▶ **What you will do**: Please transcribe the listing below word for word, starting with the line that contains "family: Sciaridae" and going on through the end of the listing. Leave the pictures out of your answer.

--- start ---

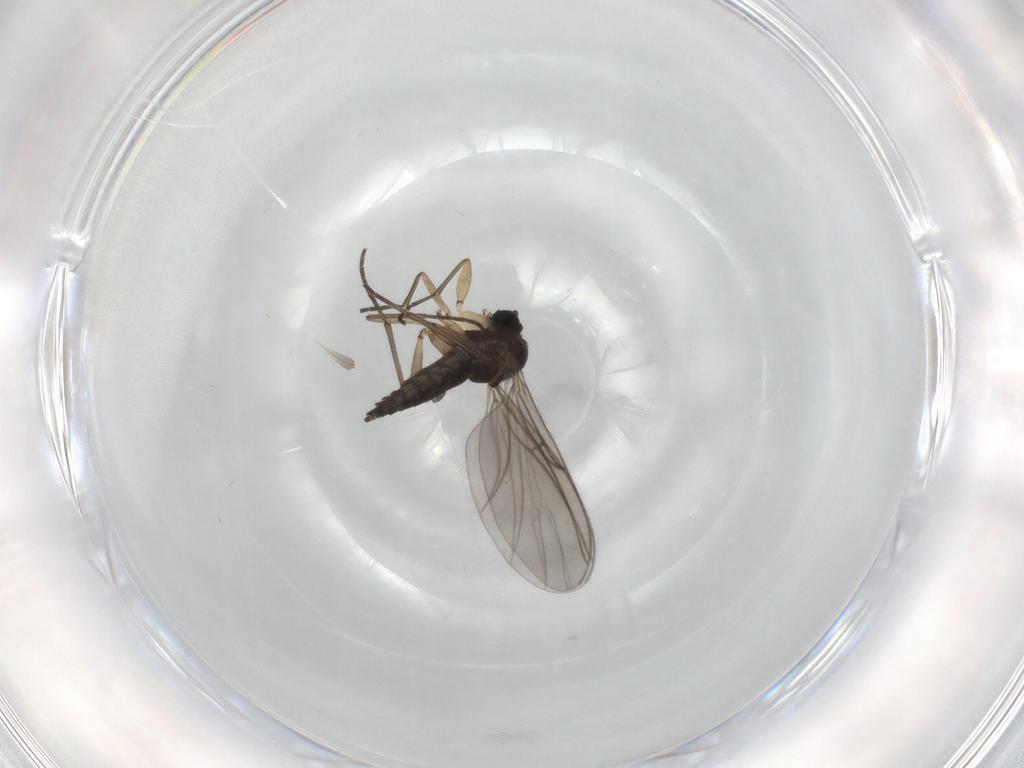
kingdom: Animalia
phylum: Arthropoda
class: Insecta
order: Diptera
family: Sciaridae
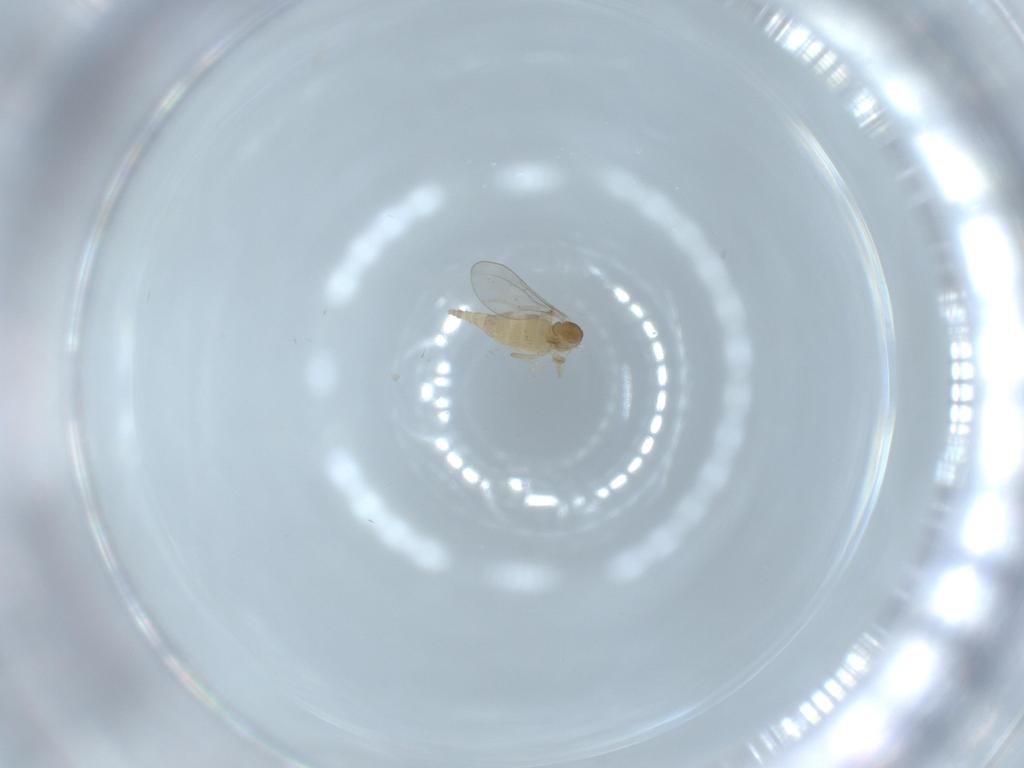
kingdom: Animalia
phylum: Arthropoda
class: Insecta
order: Diptera
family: Cecidomyiidae
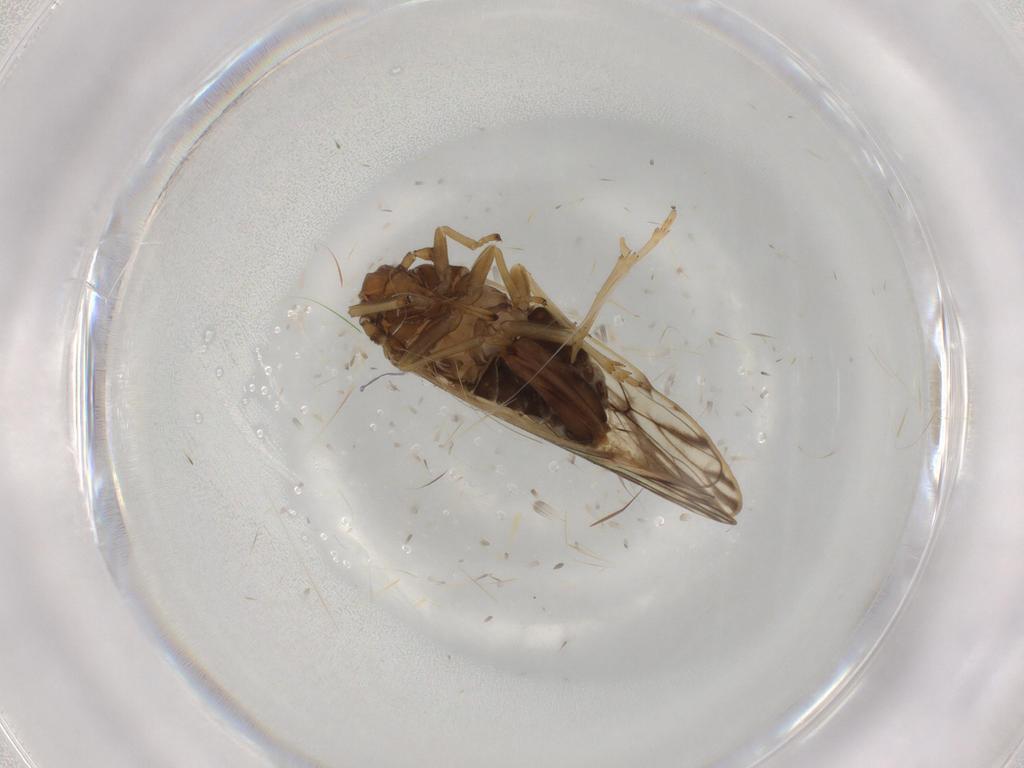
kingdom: Animalia
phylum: Arthropoda
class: Insecta
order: Hemiptera
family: Delphacidae
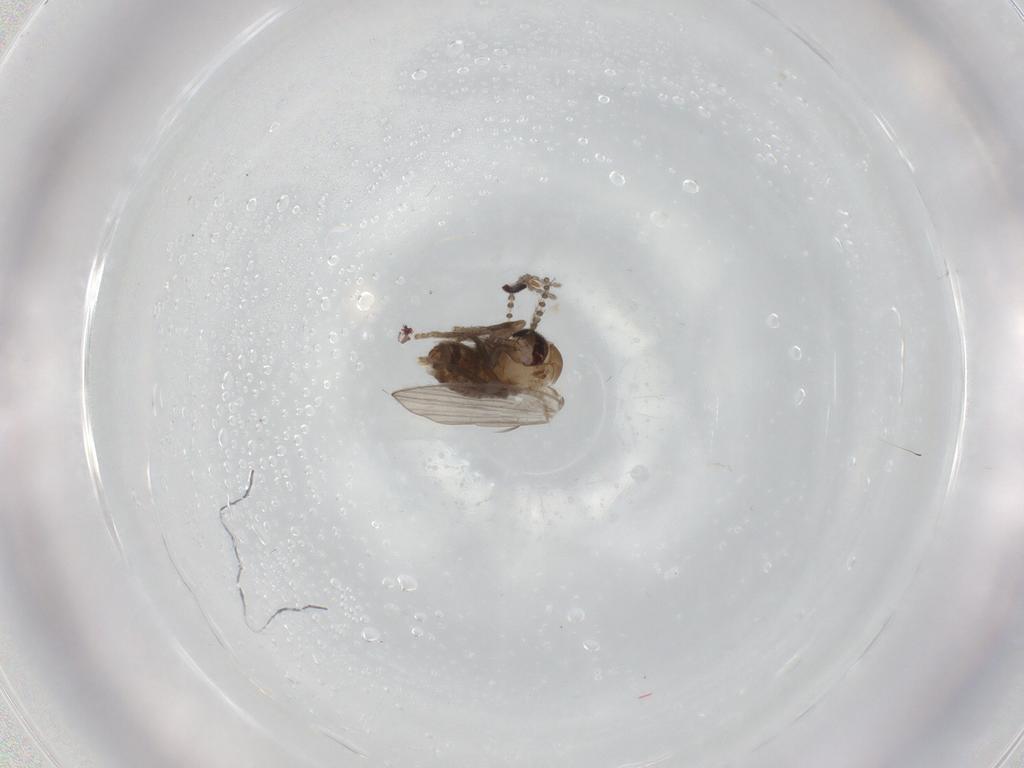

--- end ---

▶ **Solved problem**:
family: Sciaridae
kingdom: Animalia
phylum: Arthropoda
class: Insecta
order: Diptera
family: Cecidomyiidae
kingdom: Animalia
phylum: Arthropoda
class: Insecta
order: Hemiptera
family: Delphacidae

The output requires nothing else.